| Aim of the exercise |
The answer must consist only of the lines from the line with "New York: 2423017 -> 1942469" to the line with "00:31: 1.145 -> 1.183", both included, exactly as they stand below.

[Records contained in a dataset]
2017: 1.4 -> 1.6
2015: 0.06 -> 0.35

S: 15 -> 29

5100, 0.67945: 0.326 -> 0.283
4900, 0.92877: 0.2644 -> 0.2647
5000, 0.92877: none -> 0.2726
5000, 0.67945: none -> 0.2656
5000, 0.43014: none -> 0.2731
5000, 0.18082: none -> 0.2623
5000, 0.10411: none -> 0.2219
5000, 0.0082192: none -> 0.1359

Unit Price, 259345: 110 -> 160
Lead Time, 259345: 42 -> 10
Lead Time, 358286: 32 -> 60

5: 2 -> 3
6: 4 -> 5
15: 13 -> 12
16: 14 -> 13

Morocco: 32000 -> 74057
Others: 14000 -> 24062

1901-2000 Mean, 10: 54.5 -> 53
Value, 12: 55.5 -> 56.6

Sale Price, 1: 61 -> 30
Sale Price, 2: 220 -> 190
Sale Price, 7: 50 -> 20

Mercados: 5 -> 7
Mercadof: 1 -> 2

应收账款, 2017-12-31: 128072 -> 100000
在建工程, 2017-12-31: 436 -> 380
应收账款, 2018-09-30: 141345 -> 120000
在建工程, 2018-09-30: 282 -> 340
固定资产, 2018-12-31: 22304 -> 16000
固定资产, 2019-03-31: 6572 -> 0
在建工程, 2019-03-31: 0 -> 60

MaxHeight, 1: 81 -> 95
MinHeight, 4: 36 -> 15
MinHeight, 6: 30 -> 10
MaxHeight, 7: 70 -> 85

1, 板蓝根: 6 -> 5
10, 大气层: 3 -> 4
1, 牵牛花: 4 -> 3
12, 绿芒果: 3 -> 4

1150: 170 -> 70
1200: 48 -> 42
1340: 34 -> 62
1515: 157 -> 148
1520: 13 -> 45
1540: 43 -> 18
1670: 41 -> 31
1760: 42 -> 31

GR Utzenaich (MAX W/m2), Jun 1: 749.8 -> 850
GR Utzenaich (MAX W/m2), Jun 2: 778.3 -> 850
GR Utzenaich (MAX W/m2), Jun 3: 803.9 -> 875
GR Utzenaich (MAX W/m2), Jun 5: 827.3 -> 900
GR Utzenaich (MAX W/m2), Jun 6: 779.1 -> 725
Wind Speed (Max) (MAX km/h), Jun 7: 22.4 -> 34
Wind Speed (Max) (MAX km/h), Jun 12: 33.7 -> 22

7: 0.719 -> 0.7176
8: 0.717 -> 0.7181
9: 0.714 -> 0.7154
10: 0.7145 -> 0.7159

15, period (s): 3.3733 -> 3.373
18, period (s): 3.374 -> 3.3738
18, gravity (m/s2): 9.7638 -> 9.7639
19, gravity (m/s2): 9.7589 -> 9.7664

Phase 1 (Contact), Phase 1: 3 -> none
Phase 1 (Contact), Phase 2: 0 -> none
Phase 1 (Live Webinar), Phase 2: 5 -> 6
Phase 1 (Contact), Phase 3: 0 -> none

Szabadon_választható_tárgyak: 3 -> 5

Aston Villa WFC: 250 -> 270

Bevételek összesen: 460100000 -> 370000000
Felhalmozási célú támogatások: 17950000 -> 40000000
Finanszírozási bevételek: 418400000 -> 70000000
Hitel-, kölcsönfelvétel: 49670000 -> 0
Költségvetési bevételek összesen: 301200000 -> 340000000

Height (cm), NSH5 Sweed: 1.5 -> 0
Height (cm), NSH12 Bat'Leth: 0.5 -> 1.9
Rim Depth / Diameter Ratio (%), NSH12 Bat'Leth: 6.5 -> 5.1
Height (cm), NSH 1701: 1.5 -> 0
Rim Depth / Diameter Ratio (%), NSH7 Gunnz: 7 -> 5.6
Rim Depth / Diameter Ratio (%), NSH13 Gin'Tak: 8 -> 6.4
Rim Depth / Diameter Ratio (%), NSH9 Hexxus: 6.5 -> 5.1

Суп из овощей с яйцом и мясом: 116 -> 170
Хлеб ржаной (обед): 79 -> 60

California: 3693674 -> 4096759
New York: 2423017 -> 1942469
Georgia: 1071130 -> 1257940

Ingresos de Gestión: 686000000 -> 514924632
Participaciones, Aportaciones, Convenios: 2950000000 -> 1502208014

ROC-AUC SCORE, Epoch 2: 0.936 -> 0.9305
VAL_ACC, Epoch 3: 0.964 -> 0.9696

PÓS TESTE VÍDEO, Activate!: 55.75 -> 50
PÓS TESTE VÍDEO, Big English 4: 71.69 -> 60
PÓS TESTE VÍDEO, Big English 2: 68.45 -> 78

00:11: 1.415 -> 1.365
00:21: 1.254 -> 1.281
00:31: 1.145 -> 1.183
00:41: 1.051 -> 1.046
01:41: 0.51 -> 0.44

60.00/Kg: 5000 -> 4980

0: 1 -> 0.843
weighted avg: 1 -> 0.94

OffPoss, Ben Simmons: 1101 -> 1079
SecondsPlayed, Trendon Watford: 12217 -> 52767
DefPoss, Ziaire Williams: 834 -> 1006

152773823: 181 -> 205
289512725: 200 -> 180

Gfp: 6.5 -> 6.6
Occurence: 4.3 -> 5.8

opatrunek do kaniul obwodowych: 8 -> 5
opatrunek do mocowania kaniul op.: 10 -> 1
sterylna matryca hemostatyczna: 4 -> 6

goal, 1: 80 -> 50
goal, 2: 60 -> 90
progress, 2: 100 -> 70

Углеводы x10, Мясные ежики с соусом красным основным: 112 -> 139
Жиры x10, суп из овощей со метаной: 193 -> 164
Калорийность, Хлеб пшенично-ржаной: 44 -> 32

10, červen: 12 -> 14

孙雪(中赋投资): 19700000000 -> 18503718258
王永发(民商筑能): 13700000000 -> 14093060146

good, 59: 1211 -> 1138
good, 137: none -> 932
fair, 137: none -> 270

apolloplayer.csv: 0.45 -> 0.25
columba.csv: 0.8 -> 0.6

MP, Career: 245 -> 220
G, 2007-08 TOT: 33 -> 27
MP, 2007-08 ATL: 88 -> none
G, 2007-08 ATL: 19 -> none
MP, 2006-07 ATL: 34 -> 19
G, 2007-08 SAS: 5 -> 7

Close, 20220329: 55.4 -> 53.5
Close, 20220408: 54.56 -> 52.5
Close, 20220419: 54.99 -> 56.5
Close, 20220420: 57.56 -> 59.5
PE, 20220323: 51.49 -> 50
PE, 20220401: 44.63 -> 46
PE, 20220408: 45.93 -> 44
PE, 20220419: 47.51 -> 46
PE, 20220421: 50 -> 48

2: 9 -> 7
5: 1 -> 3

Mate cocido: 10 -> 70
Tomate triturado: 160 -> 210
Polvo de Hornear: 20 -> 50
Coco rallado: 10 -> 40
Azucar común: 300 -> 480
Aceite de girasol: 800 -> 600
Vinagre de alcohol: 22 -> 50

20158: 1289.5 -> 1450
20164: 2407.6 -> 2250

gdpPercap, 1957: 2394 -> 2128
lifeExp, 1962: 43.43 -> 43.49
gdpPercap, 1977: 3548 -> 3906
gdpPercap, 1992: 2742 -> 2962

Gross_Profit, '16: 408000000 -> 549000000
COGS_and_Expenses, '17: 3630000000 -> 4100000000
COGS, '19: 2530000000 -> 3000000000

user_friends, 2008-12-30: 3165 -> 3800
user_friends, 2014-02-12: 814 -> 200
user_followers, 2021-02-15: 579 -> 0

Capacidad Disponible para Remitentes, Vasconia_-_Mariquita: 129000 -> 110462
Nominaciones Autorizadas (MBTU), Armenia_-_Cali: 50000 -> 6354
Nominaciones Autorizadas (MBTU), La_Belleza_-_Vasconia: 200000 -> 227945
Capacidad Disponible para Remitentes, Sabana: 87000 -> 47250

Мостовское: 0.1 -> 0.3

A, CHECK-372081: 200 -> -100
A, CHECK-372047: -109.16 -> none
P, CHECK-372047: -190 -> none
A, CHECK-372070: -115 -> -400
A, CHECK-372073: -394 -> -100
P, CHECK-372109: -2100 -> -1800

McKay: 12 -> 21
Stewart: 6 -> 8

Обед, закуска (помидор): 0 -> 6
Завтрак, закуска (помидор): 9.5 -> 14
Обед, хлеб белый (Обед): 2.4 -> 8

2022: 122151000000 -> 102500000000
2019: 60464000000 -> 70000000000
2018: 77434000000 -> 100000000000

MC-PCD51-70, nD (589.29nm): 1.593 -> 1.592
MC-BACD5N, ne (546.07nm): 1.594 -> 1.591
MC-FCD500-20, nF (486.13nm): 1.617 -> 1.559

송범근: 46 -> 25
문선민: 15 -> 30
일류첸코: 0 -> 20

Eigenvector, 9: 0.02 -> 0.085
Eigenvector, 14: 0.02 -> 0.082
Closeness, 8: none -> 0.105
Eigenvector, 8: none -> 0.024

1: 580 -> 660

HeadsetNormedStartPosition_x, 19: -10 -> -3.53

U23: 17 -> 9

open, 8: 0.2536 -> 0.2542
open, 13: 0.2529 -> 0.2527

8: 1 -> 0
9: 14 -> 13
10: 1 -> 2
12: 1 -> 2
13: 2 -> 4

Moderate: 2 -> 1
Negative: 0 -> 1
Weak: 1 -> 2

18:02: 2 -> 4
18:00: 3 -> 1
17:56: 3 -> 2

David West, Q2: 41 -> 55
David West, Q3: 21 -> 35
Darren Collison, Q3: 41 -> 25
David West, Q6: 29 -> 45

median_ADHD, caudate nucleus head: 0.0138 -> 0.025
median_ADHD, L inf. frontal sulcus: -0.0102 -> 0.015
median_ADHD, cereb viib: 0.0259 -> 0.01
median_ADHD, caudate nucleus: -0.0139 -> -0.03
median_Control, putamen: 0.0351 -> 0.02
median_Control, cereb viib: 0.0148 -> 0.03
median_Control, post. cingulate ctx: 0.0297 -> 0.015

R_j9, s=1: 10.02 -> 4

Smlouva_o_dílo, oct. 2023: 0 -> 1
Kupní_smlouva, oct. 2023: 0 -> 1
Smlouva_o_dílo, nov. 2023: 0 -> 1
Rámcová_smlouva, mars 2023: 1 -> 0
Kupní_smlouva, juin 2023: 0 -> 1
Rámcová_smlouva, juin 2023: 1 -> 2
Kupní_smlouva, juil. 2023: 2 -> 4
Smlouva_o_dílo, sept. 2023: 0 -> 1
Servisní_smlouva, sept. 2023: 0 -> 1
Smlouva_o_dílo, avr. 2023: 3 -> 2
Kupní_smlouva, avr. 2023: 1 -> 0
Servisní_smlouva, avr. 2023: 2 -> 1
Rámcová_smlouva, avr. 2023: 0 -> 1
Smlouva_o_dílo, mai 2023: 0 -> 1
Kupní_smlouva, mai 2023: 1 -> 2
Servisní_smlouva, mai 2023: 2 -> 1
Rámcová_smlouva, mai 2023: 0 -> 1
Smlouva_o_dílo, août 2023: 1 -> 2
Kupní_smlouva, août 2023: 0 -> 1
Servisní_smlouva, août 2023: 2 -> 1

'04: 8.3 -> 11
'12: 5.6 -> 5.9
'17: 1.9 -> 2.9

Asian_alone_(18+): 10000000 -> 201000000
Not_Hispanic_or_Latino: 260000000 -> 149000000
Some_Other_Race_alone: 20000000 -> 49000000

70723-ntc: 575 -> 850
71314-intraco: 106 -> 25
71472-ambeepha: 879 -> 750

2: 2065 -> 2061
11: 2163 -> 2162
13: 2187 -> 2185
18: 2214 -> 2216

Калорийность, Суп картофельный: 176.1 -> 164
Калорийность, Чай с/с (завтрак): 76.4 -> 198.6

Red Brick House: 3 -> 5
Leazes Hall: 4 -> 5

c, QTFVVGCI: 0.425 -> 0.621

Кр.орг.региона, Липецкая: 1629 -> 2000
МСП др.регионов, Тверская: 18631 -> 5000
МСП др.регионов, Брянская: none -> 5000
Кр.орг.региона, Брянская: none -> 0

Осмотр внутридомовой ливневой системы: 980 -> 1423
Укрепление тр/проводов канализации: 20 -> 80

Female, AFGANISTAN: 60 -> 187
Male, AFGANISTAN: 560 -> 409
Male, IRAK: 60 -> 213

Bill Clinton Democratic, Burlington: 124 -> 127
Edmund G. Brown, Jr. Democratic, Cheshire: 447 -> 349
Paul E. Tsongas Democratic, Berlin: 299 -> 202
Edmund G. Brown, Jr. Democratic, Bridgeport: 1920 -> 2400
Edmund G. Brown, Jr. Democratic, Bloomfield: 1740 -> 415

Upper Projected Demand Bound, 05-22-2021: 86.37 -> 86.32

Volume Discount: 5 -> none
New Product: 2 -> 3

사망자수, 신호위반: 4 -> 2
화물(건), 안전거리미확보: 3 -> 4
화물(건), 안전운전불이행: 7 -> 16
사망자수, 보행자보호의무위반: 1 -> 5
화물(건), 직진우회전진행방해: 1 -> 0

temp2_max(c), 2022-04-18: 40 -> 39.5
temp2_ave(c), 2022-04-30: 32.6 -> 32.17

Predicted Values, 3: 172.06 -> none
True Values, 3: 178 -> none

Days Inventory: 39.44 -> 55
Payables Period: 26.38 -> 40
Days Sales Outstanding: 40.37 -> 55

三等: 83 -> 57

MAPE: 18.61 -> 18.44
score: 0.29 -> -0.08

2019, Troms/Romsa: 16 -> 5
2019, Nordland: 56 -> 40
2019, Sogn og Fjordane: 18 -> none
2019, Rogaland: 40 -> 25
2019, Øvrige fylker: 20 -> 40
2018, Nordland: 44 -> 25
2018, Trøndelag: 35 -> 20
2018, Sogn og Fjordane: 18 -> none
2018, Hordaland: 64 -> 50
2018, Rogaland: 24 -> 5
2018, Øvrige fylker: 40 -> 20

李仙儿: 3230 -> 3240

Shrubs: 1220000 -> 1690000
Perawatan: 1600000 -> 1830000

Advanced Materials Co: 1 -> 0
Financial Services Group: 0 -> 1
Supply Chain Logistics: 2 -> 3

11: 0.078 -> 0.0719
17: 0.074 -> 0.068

| Answer to the problem |
New York: 2423017 -> 1942469
Georgia: 1071130 -> 1257940

Ingresos de Gestión: 686000000 -> 514924632
Participaciones, Aportaciones, Convenios: 2950000000 -> 1502208014

ROC-AUC SCORE, Epoch 2: 0.936 -> 0.9305
VAL_ACC, Epoch 3: 0.964 -> 0.9696

PÓS TESTE VÍDEO, Activate!: 55.75 -> 50
PÓS TESTE VÍDEO, Big English 4: 71.69 -> 60
PÓS TESTE VÍDEO, Big English 2: 68.45 -> 78

00:11: 1.415 -> 1.365
00:21: 1.254 -> 1.281
00:31: 1.145 -> 1.183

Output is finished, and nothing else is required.